We have previously described a model using maternal, antenatal and ultrasonographic characteristics to assess the risk of delivery within seven days following diagnosis of abnormal umbilical artery Doppler (UAD) in pregnancies affected by fetal growth restriction (FGR). Therefore, we sought to validate this model in an independent cohort. Retrospective, single referral center study of liveborn singleton pregnancies from 2016 to 2019 complicated by FGR and abnormal UAD (Systolic/diastolic ratio (S/D) >95th percentile for gestational age [GA]). Prediction probabilities were calculated by applying the original model (Model 1) to the current cohort (BWH cohort). The variables of this model include GA at first abnormal UAD, severity of first abnormal UAD, oligohydramnios, preeclampsia, and pre-pregnancy body mass index. Model fit was assessed with area under the curve (AUC). Two alternative models (Models 2 & 3) were created to identify a model with better predictive characteristics than Model 1. The receiver operating characteristics curves were compared using the DeLong test. A total of 306 patients were assessed for eligibility, 223 of whom were included in the BWH cohort. Median gestational age at eligibility was 31.3 weeks, and median interval from eligibility to delivery was 17 days (IQR 3.5-33.5 days).
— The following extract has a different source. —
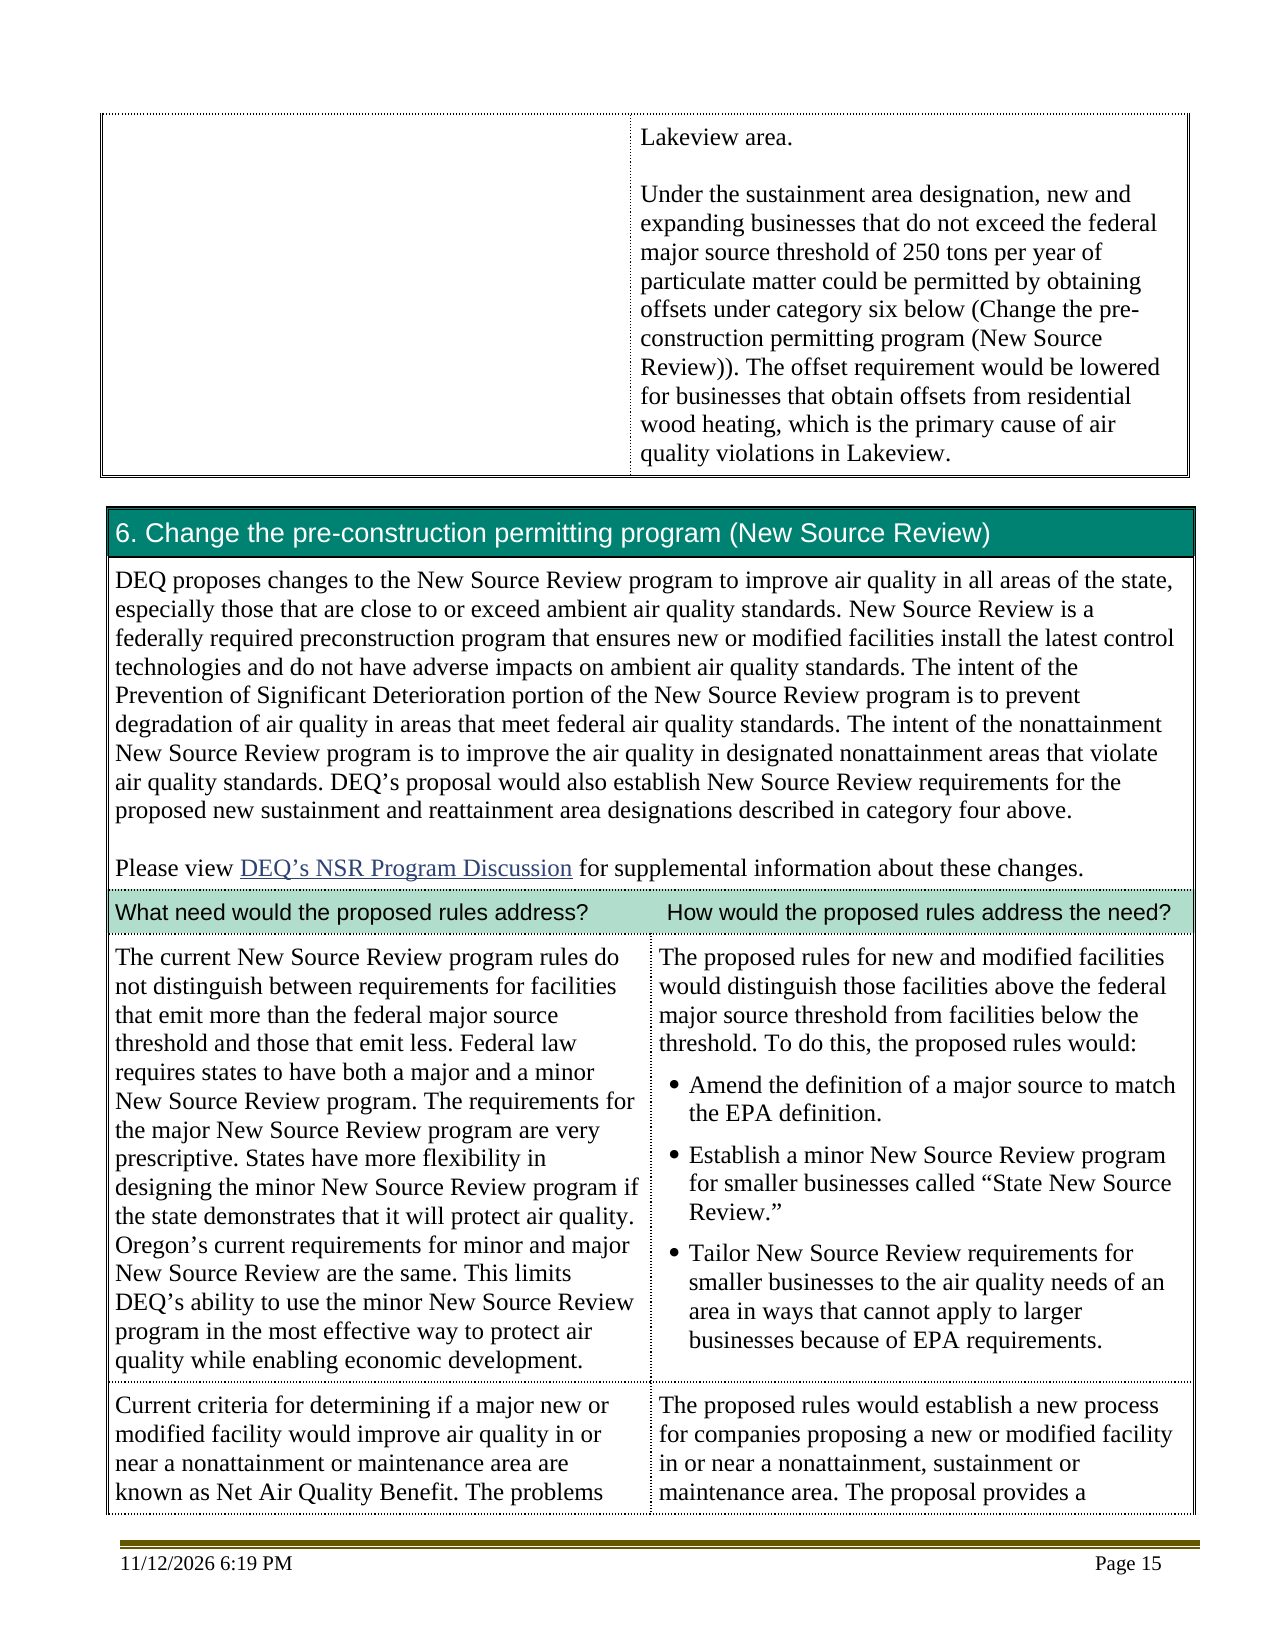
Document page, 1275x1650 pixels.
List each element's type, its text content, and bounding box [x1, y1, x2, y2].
Eighty-two (37%) patients delivered within seven days of eligibility. Applying Model 1 to the BWH cohort resulted in an AUC of 0.865. Using the previously determined probability cutoff of 0.493, the model was 62% sensitive and 90% specific in predicting the primary outcome in this independent cohort. Models 2 and 3 did not perform better than Model 1 (p = 0.459). A previously described model predicting risk of delivery in patients with FGR and abnormal UAD performed well in an independent cohort. With high specificity, this model could assist in identifying low-risk patients and improve antenatal corticosteroid timing.